M.J. Rosenberg has an article on TPM Café chastising certain (unnamed) Democrats for refusing to take war with Iran off the table. As an individual, scholar, writer, and voter I am adamantly anti-war. However, this in no way should imply that I am anti-conflict. It remains to be seen whether this conflict with Iran must turn violent. Yet I am willing to concede that inaction could prove far more costly – especially when such passivity stems not from measured and meritorious arguments, but in significant part from hatred and distrust of the executive branch.
A couple of months ago, I was trapped in a small waiting room while the great city of Dublin judged the roadworthiness of my latest clunker. A small television set babbled away in the corner and, like any good American automaton, I was powerless to avert my eyes. In a cruel twist of providence, this turned out to be one of those unfortunate rare occasions where our president had escaped his cage and was seen wandering loose in the White House press room.
The big news item that week was the administration’s claims to have tied Iranian arms to IED’s in Iraq. One reporter was challenging the evidence that the Iranian government had anything to do with the items showing up in the neighboring country. I remember chuckling to myself that this seemed like a far more disturbing alternative – the only thing worse that an erratic government is an unstable government. And at that very moment, the sky opened, the seas turned to blood, and a torrent of frogs rained down – while Bush verbalized (albeit in choppy, semi-articulate idiom) the very essence of what I had just been thinking.
At this point I blacked out for a moment and only vaguely remember switching seats while the janitorial staff got to work cleaning my brains off the wall. Yet it was certainly a moment of clarity for me to realize that, while I firmly oppose the administration’s march to war, this had little to do with my feelings about Ahmadinejad’s government. George W. Bush may be dangerously incompetent, but that is an entirely different matter than a Tehran which has repeatedly flouted international weapons laws, chronically violates human rights, is regressively curtailing the rights of women, has inserted further chaos into an already disastrous Iraq, and maintains active calls for Israel’s annihilation.
None of this is meant to refute Iran’s right to nuclear energy (to which they are certainly entitled) nor their right to retain sovereignty over political decisions within the bounds of acceptable human rights standards (which remains questionable). Yet, much like our own, the Iranian government is firmly under the control of conservative zealots who are aggressively asserting their perception of relative power in the regional and global theaters. In my humble opinion, they certainly don’t represent the kind of menace that must be met with preemptive violence, but I am equally convinced they pose a threat to domestic and international stability that must be dealt with swiftly and certainly.

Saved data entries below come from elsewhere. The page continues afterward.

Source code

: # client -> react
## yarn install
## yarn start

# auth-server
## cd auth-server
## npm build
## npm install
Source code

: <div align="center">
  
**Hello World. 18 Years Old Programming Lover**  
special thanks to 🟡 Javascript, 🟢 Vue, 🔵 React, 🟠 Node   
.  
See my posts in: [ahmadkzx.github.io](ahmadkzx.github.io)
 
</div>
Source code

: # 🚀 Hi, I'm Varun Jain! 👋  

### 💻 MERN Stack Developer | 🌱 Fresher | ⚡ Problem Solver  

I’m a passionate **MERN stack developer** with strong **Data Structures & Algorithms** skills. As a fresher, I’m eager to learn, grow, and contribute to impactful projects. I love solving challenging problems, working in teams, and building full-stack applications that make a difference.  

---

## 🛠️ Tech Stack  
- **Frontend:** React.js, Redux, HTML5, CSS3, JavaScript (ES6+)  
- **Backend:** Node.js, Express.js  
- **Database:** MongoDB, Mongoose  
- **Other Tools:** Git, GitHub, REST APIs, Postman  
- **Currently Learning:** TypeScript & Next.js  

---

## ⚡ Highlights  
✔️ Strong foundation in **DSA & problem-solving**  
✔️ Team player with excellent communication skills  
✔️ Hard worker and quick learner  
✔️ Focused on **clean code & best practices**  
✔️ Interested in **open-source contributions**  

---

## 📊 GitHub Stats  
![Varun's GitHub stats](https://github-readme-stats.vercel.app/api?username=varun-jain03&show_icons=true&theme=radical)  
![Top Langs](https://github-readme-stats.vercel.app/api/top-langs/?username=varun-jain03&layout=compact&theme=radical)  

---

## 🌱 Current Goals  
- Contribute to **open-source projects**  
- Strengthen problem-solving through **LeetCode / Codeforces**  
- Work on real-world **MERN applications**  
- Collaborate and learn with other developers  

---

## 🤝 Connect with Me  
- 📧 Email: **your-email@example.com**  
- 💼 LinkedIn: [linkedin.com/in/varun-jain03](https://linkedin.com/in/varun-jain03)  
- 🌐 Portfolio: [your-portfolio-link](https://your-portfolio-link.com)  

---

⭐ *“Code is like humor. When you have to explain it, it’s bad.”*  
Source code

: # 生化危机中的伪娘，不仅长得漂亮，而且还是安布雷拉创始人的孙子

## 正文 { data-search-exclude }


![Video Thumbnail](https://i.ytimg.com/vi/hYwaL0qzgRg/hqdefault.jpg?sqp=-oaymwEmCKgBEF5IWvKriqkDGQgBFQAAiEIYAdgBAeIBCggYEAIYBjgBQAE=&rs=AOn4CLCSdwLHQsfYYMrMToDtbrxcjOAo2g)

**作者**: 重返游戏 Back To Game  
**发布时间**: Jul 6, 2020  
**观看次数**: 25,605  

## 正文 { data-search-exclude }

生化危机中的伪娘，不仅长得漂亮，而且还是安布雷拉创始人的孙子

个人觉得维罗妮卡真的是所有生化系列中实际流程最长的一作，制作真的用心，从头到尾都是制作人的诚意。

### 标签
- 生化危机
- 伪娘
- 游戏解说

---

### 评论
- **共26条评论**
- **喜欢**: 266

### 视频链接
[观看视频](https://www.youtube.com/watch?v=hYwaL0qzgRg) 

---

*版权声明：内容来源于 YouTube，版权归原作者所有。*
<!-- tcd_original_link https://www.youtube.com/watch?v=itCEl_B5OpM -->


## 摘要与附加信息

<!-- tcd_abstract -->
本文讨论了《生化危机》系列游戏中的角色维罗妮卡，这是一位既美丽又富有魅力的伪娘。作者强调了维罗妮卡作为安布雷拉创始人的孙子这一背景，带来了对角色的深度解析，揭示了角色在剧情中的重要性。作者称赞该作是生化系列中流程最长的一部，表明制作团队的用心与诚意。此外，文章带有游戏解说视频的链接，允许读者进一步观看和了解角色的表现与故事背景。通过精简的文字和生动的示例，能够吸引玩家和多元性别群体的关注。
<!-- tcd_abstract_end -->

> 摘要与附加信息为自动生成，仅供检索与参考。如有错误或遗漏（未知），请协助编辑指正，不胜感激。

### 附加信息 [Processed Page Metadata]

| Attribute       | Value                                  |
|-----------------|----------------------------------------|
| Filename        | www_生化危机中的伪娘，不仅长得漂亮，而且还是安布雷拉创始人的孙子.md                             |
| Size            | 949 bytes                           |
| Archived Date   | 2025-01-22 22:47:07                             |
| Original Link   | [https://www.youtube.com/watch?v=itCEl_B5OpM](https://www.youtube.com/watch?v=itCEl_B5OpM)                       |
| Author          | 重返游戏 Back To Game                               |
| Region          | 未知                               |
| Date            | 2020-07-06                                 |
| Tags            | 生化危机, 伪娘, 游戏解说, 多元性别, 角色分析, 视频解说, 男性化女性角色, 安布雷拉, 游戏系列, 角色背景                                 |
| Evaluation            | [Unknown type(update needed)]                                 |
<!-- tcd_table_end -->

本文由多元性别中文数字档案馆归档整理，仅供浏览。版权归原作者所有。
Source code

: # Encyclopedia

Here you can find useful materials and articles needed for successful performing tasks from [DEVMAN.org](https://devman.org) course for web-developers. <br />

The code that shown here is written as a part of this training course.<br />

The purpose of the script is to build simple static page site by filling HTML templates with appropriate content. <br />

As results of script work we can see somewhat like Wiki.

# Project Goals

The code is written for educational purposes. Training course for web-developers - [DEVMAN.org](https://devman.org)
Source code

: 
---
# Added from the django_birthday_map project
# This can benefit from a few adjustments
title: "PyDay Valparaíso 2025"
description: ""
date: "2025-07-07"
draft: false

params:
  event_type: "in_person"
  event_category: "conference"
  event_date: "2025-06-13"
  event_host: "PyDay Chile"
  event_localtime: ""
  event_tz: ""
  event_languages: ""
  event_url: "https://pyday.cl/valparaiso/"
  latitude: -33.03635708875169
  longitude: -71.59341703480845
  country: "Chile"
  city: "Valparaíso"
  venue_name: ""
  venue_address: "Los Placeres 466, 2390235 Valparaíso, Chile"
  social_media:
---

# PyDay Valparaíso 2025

Yet after six years of dichotomous framing by the Bush administration, even ordinarily clear-headed thinkers like Rosenberg find themselves unable to see beyond the boolean absolutes of ‘war’ and ‘not war’. In fact, very few people are posing the question of why we cannot recognize that Iran poses a viable and rational threat without automatically signaling our support for military intervention or the totality of administration policies. The reason for this is clear – when the Snow/McClellan/Fleischer du jour gaggles that “all options are on the table,” we all know they are actually considering both options (which, for them, appears to be one too many) and, with the complicity of a lazy mainstream media, a national debate emerges in which alternate options cease to exist.
This administration has gambled recklessly with our good faith and dragged us into a mess from which we may never entirely emerge. They have proven themselves dishonest, feckless, and incompetent in the conduct of their elective invasion and, no matter how threatening Tehran may become, I could not imagine a single scenario under which I would support Bush’s leadership in yet another invasion. I doubt I am alone. Yet like children, we seem prepared to ignore Iran’s growing threat for as long as Bush remains in office. And for me, there is no more compelling reason to bring impeachment back to the table. While I will continue to oppose aggressive and violent countermeasures under a new administration, I could at least find comfort in a country finally able to look past this despised president and resume a rational and inclusive dialogue on the very real problems we must face.